Species of sea anemone

Phlyctenactis tuberculosa, commonly known as the wandering sea anemone or swimming anemone, is a species of sea anemone in the family Actiniidae. It is native to shallow seas around Australia and New Zealand. It was first described by the French zoologist Jean René Constant Quoy and the French naturalist Joseph Paul Gaimard. They were naval surgeons in the French Navy who amassed sizable collections of various organisms while traveling.

==Description==
This anemone is covered with bubble-like sacks, and comes in a variety of colours from brownish orange, mauve, light grey to brown in colour. The tentacles are lighter, and may be pale yellow, grey, brown or orange-yellow in colour. It grows to a maximum size of 15 cm in diameter with a column that can reach 25 cm long. During the day, it remains bundled together, appearing like a ball of baked beans.

==Habitat and behaviour==
This is a nocturnal species, living in moderately exposed areas and among sheltered reefs at depths to 35 metres.

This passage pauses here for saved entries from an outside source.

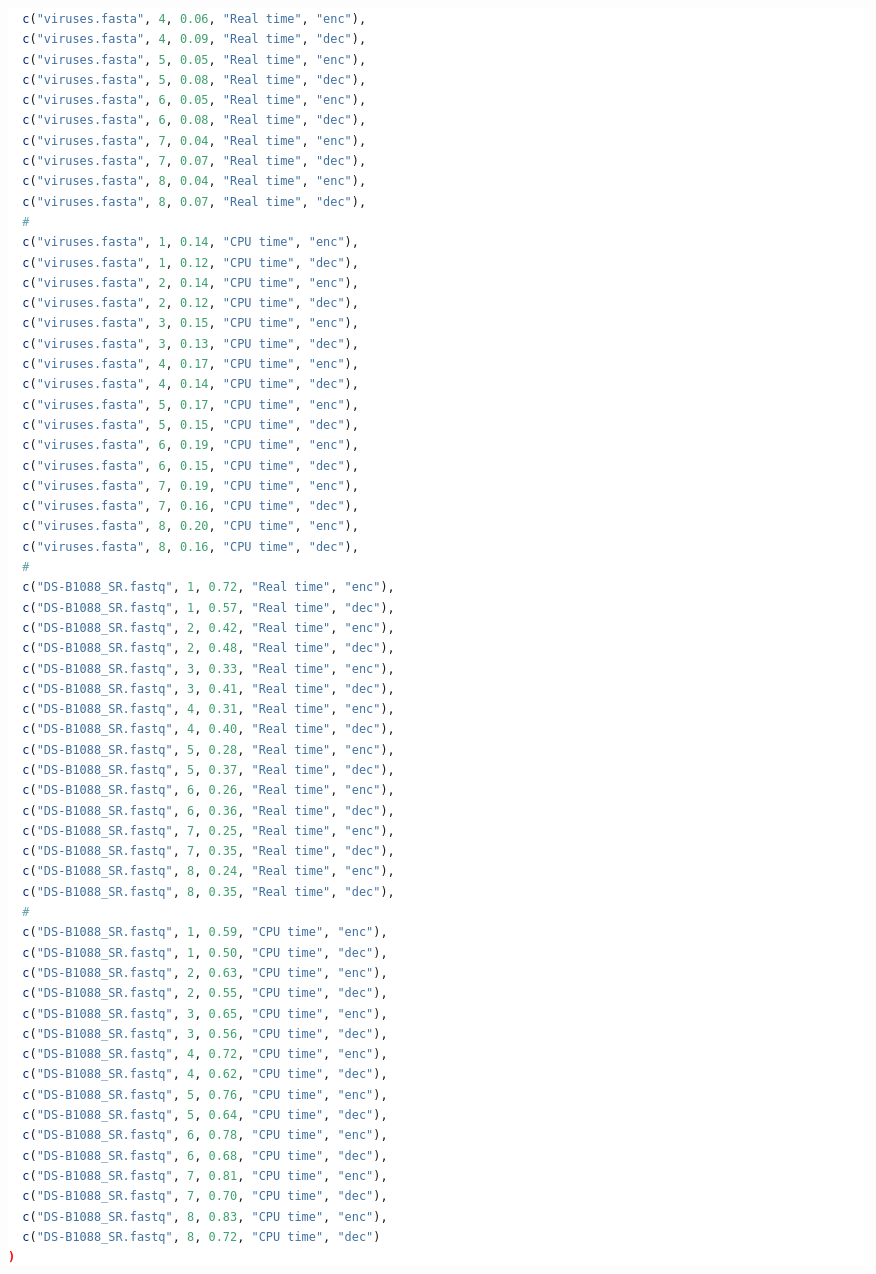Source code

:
 ```r title="R"
  c("viruses.fasta", 4, 0.06, "Real time", "enc"),
  c("viruses.fasta", 4, 0.09, "Real time", "dec"),
  c("viruses.fasta", 5, 0.05, "Real time", "enc"),
  c("viruses.fasta", 5, 0.08, "Real time", "dec"),
  c("viruses.fasta", 6, 0.05, "Real time", "enc"),
  c("viruses.fasta", 6, 0.08, "Real time", "dec"),
  c("viruses.fasta", 7, 0.04, "Real time", "enc"),
  c("viruses.fasta", 7, 0.07, "Real time", "dec"),
  c("viruses.fasta", 8, 0.04, "Real time", "enc"),
  c("viruses.fasta", 8, 0.07, "Real time", "dec"),
  #
  c("viruses.fasta", 1, 0.14, "CPU time", "enc"),
  c("viruses.fasta", 1, 0.12, "CPU time", "dec"),
  c("viruses.fasta", 2, 0.14, "CPU time", "enc"),
  c("viruses.fasta", 2, 0.12, "CPU time", "dec"),
  c("viruses.fasta", 3, 0.15, "CPU time", "enc"),
  c("viruses.fasta", 3, 0.13, "CPU time", "dec"),
  c("viruses.fasta", 4, 0.17, "CPU time", "enc"),
  c("viruses.fasta", 4, 0.14, "CPU time", "dec"),
  c("viruses.fasta", 5, 0.17, "CPU time", "enc"),
  c("viruses.fasta", 5, 0.15, "CPU time", "dec"),
  c("viruses.fasta", 6, 0.19, "CPU time", "enc"),
  c("viruses.fasta", 6, 0.15, "CPU time", "dec"),
  c("viruses.fasta", 7, 0.19, "CPU time", "enc"),
  c("viruses.fasta", 7, 0.16, "CPU time", "dec"),
  c("viruses.fasta", 8, 0.20, "CPU time", "enc"),
  c("viruses.fasta", 8, 0.16, "CPU time", "dec"),
  #
  c("DS-B1088_SR.fastq", 1, 0.72, "Real time", "enc"),
  c("DS-B1088_SR.fastq", 1, 0.57, "Real time", "dec"),
  c("DS-B1088_SR.fastq", 2, 0.42, "Real time", "enc"),
  c("DS-B1088_SR.fastq", 2, 0.48, "Real time", "dec"),
  c("DS-B1088_SR.fastq", 3, 0.33, "Real time", "enc"),
  c("DS-B1088_SR.fastq", 3, 0.41, "Real time", "dec"),
  c("DS-B1088_SR.fastq", 4, 0.31, "Real time", "enc"),
  c("DS-B1088_SR.fastq", 4, 0.40, "Real time", "dec"),
  c("DS-B1088_SR.fastq", 5, 0.28, "Real time", "enc"),
  c("DS-B1088_SR.fastq", 5, 0.37, "Real time", "dec"),
  c("DS-B1088_SR.fastq", 6, 0.26, "Real time", "enc"),
  c("DS-B1088_SR.fastq", 6, 0.36, "Real time", "dec"),
  c("DS-B1088_SR.fastq", 7, 0.25, "Real time", "enc"),
  c("DS-B1088_SR.fastq", 7, 0.35, "Real time", "dec"),
  c("DS-B1088_SR.fastq", 8, 0.24, "Real time", "enc"),
  c("DS-B1088_SR.fastq", 8, 0.35, "Real time", "dec"),
  #
  c("DS-B1088_SR.fastq", 1, 0.59, "CPU time", "enc"),
  c("DS-B1088_SR.fastq", 1, 0.50, "CPU time", "dec"),
  c("DS-B1088_SR.fastq", 2, 0.63, "CPU time", "enc"),
  c("DS-B1088_SR.fastq", 2, 0.55, "CPU time", "dec"),
  c("DS-B1088_SR.fastq", 3, 0.65, "CPU time", "enc"),
  c("DS-B1088_SR.fastq", 3, 0.56, "CPU time", "dec"),
  c("DS-B1088_SR.fastq", 4, 0.72, "CPU time", "enc"),
  c("DS-B1088_SR.fastq", 4, 0.62, "CPU time", "dec"),
  c("DS-B1088_SR.fastq", 5, 0.76, "CPU time", "enc"),
  c("DS-B1088_SR.fastq", 5, 0.64, "CPU time", "dec"),
  c("DS-B1088_SR.fastq", 6, 0.78, "CPU time", "enc"),
  c("DS-B1088_SR.fastq", 6, 0.68, "CPU time", "dec"),
  c("DS-B1088_SR.fastq", 7, 0.81, "CPU time", "enc"),
  c("DS-B1088_SR.fastq", 7, 0.70, "CPU time", "dec"),
  c("DS-B1088_SR.fastq", 8, 0.83, "CPU time", "enc"),
  c("DS-B1088_SR.fastq", 8, 0.72, "CPU time", "dec")
)

```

It attaches to rock, seagrasses and kelp, but is able to detach its pedal disc, and is commonly found drifting on the sea floor. It moves about on the seabed by creeping with its basal disc, and at night climbs sea grasses or algae to find a better location to intercept prey floating past.

==Distribution==
This species occurs in Western Australia, Victoria, South Australia,New South Wales, Tasmania, and New Zealand.

==Venom==
The wandering sea anemone is venomous and touching the tentacles can cause a painful sting. Swimmers are advised to avoid touching the anemone and to wear protective clothing.